TASK:
Would it be possible to reproduce every entry exactly, please?
::::
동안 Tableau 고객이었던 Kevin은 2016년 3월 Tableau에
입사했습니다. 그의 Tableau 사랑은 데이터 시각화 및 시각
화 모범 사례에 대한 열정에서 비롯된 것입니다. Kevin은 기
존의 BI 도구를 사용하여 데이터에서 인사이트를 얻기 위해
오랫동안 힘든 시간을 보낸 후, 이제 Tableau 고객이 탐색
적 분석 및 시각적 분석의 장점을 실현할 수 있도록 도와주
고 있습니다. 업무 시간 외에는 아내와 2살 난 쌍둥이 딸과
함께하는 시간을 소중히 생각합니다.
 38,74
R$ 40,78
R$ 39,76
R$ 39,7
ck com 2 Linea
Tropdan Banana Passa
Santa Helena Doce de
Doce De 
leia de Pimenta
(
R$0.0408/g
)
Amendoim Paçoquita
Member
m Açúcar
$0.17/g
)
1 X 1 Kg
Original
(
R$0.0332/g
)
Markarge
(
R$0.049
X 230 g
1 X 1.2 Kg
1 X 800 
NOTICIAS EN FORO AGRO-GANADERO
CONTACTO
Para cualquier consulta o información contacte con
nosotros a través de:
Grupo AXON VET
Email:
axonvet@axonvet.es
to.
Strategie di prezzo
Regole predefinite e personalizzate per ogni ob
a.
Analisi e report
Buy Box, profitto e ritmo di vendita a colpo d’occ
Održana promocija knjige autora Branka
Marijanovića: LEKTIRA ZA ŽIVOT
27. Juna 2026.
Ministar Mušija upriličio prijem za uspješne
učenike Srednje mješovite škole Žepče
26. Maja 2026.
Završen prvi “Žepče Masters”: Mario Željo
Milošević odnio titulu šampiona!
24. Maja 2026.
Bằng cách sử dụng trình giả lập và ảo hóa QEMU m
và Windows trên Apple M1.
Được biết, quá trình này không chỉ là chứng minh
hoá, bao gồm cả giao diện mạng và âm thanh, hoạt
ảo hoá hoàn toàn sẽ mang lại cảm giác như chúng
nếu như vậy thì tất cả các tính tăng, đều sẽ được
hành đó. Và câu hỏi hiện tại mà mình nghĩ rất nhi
::::
THE COMPLETED TASK:
동안 Tableau 고객이었던 Kevin은 2016년 3월 Tableau에
입사했습니다. 그의 Tableau 사랑은 데이터 시각화 및 시각
화 모범 사례에 대한 열정에서 비롯된 것입니다. Kevin은 기
존의 BI 도구를 사용하여 데이터에서 인사이트를 얻기 위해
오랫동안 힘든 시간을 보낸 후, 이제 Tableau 고객이 탐색
적 분석 및 시각적 분석의 장점을 실현할 수 있도록 도와주
고 있습니다. 업무 시간 외에는 아내와 2살 난 쌍둥이 딸과
함께하는 시간을 소중히 생각합니다.
 38,74
R$ 40,78
R$ 39,76
R$ 39,7
ck com 2 Linea
Tropdan Banana Passa
Santa Helena Doce de
Doce De 
leia de Pimenta
(
R$0.0408/g
)
Amendoim Paçoquita
Member
m Açúcar
$0.17/g
)
1 X 1 Kg
Original
(
R$0.0332/g
)
Markarge
(
R$0.049
X 230 g
1 X 1.2 Kg
1 X 800 
NOTICIAS EN FORO AGRO-GANADERO
CONTACTO
Para cualquier consulta o información contacte con
nosotros a través de:
Grupo AXON VET
Email:
axonvet@axonvet.es
to.
Strategie di prezzo
Regole predefinite e personalizzate per ogni ob
a.
Analisi e report
Buy Box, profitto e ritmo di vendita a colpo d’occ
Održana promocija knjige autora Branka
Marijanovića: LEKTIRA ZA ŽIVOT
27. Juna 2026.
Ministar Mušija upriličio prijem za uspješne
učenike Srednje mješovite škole Žepče
26. Maja 2026.
Završen prvi “Žepče Masters”: Mario Željo
Milošević odnio titulu šampiona!
24. Maja 2026.
Bằng cách sử dụng trình giả lập và ảo hóa QEMU m
và Windows trên Apple M1.
Được biết, quá trình này không chỉ là chứng minh
hoá, bao gồm cả giao diện mạng và âm thanh, hoạt
ảo hoá hoàn toàn sẽ mang lại cảm giác như chúng
nếu như vậy thì tất cả các tính tăng, đều sẽ được
hành đó. Và câu hỏi hiện tại mà mình nghĩ rất nhi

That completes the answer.